By ROSALEEN MacBRAYNE
Soccer has become the most popular sport for young New Zealanders. Rugby, the national game, is now number two.
The two codes have always attracted 5- to 17-year-olds in fairly even numbers, but new Hillary Commission research shows around 114,000 of our youngsters regularly play soccer. About 99,500 favour rugby union.
It is the first time such figures have been gathered.
The balance is tipped by the increasing number of girls who prefer to dribble a round ball, rather than kick an oval one. Fewer girls are drawn to the physical contact of rucks, scrums and tackles.
Cricket rates third in popularity, with 92,400 players aged under 17, and netball comes in fourth with 71,000.
Youngsters who play sport at school, in clubs or with friends and families are covered in the random survey.
Official figures for registered players around the country are lower, says Hillary Commission spokesman John Boyd.
Soccer is a regular sport for 16 per cent of all young New Zealanders.

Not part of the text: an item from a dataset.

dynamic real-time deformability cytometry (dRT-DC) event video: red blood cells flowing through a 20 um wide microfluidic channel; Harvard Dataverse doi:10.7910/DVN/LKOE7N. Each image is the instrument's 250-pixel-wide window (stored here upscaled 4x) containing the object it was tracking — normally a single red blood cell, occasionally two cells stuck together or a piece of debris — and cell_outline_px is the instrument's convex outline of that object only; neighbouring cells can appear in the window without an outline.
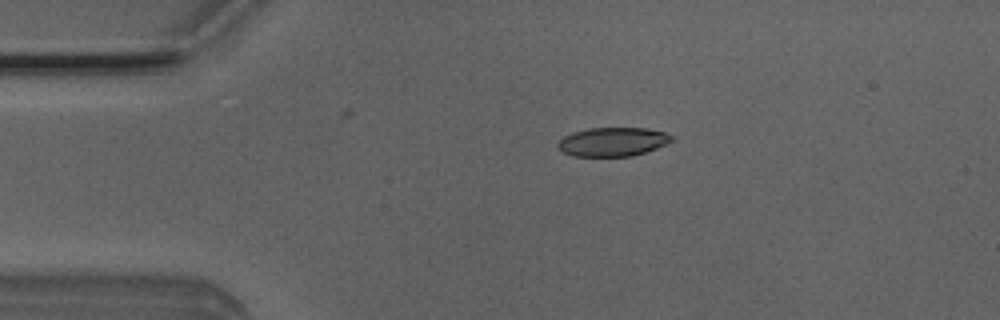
{"species": "Egyptian fruit bat (a non-hibernating species)", "species_latin": "Rousettus aegyptiacus", "temperature_condition": "room temperature", "stored_images_in_passage": 6, "camera_frame_rate_fps": 3000, "um_per_image_px": 0.085, "animal": {"sex": "male"}, "frame": {"image": 1, "passage_image": 2, "time_ms": 0.333, "image_size_px": [1000, 320], "cell_outline_px": [[672, 140], [656, 148], [632, 156], [572, 156], [564, 152], [556, 144], [564, 136], [572, 132], [588, 128], [644, 128], [664, 132], [672, 136]], "centroid_in_image_um": [52.04, 12.05], "position_along_channel_um": 33.0, "area_um2": 18.9}}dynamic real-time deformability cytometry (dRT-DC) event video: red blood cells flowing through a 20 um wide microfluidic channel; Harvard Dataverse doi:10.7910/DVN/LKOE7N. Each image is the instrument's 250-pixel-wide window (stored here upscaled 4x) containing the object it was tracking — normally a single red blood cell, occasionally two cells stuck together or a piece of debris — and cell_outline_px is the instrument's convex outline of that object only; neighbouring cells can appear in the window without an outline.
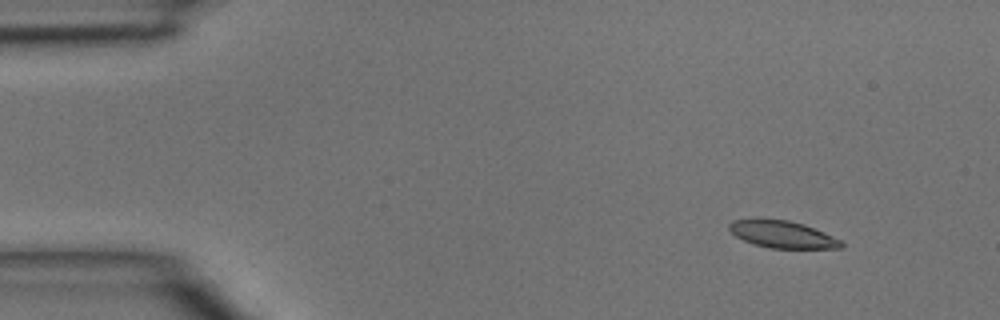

Seventy per cent of those who play it are boys. Rugby attracts 14 per cent of young people.
"People think we are a rugby-mad nation, but there is no doubt about it - more young people are playing soccer," Mr Boyd says. "Yet to suggest that this is bad news for rugby would be way off the mark."
The codes switch places for players over 18 years old, with rugby rating as New Zealand's ninth most popular sport and soccer 12th.
In the lead is golf, a game both sexes can play into old age.
The small ball is also on a roll with the nation's youth. Mr Boyd says 50,000 primary school children are being taught golf as part of the physical education programme.
A lot depends on what's hot and what's not. When successful teams and individual champions get exposure, youngsters want to emulate their heroes.
Sometimes the sport they enjoy may have to do with where they live and who motivates them.
At coeducational Otumoetai College in Tauranga, volleyball far outrates soccer or rugby among the 1400 students. Physical education department head Sandra Boubee says kids gravitate to teachers and coaches with expertise and enthusiasm. Parental encouragement and involvement is another deciding factor.